DATA EXCERPTS.
'''

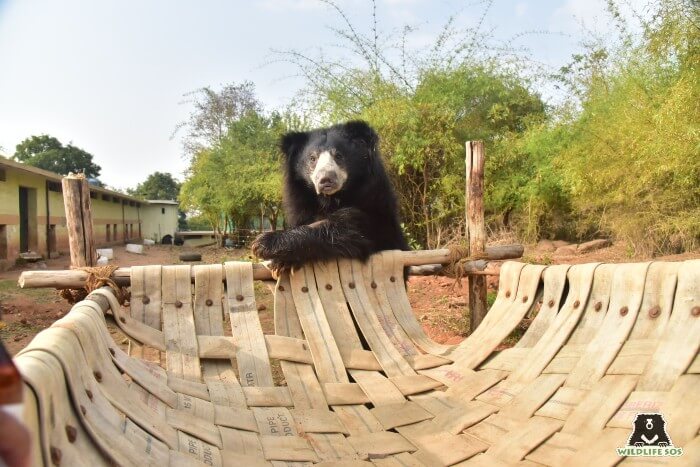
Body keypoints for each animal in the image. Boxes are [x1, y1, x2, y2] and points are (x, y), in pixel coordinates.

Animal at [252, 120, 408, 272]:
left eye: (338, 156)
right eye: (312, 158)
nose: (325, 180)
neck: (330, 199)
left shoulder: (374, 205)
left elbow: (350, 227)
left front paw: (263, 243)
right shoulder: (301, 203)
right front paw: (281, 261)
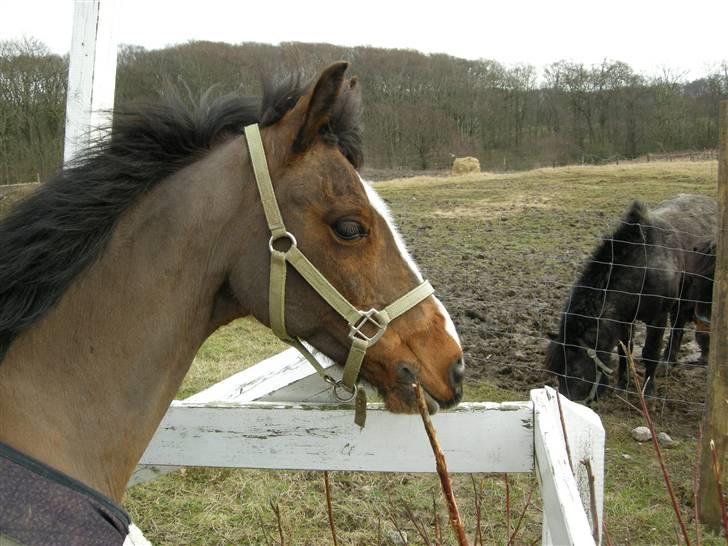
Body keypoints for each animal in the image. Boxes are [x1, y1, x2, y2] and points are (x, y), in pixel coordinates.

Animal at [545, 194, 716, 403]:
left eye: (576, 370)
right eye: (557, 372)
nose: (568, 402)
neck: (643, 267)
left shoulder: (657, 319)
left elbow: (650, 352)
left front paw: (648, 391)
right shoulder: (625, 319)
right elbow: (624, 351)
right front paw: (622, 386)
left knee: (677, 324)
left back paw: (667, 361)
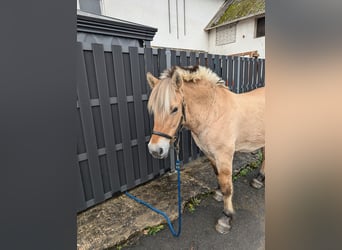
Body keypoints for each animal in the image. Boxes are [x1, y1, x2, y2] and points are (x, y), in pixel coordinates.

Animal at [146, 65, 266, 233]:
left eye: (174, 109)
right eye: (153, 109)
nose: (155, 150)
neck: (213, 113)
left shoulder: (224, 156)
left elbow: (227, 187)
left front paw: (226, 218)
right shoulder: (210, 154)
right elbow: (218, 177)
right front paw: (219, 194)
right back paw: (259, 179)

'''
'''

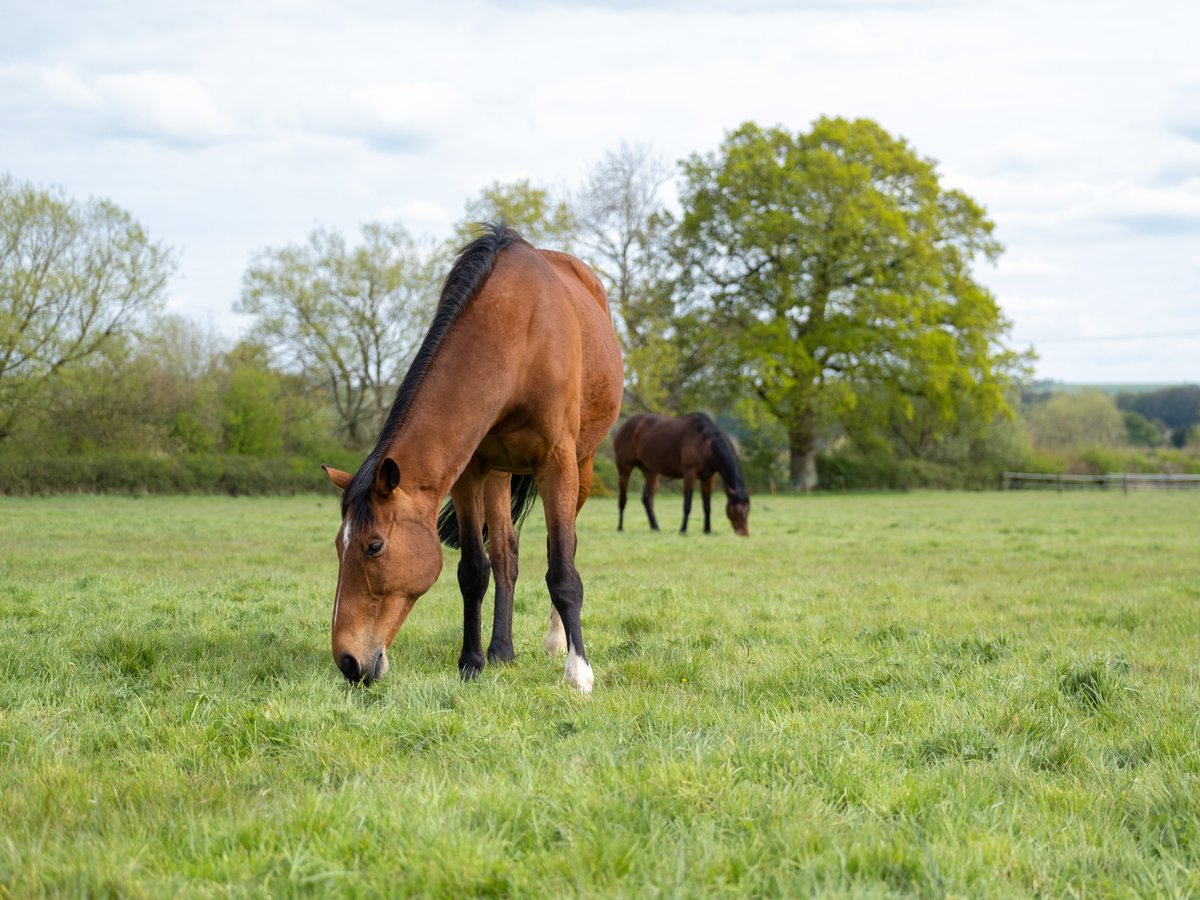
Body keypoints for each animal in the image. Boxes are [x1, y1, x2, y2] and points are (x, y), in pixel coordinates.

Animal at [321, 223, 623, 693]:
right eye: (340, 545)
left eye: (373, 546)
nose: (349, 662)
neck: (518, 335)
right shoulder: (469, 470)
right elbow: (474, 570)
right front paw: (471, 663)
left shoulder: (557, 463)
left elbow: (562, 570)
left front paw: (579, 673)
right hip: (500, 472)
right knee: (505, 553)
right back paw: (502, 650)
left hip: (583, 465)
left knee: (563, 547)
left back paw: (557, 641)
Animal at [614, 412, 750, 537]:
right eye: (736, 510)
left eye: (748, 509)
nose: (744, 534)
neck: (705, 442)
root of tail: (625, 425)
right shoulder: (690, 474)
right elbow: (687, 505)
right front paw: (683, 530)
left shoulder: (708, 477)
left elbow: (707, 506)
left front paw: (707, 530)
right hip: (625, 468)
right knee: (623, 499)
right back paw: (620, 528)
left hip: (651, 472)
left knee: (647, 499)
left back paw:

'''

WHAT IS NEEDED.
Find all the lines containing "knee" in the material, then copy them.

TASK SOLUTION.
left knee: (677, 324)
right knee: (505, 553)
left knee: (563, 547)
right knee: (623, 499)
left knee: (647, 499)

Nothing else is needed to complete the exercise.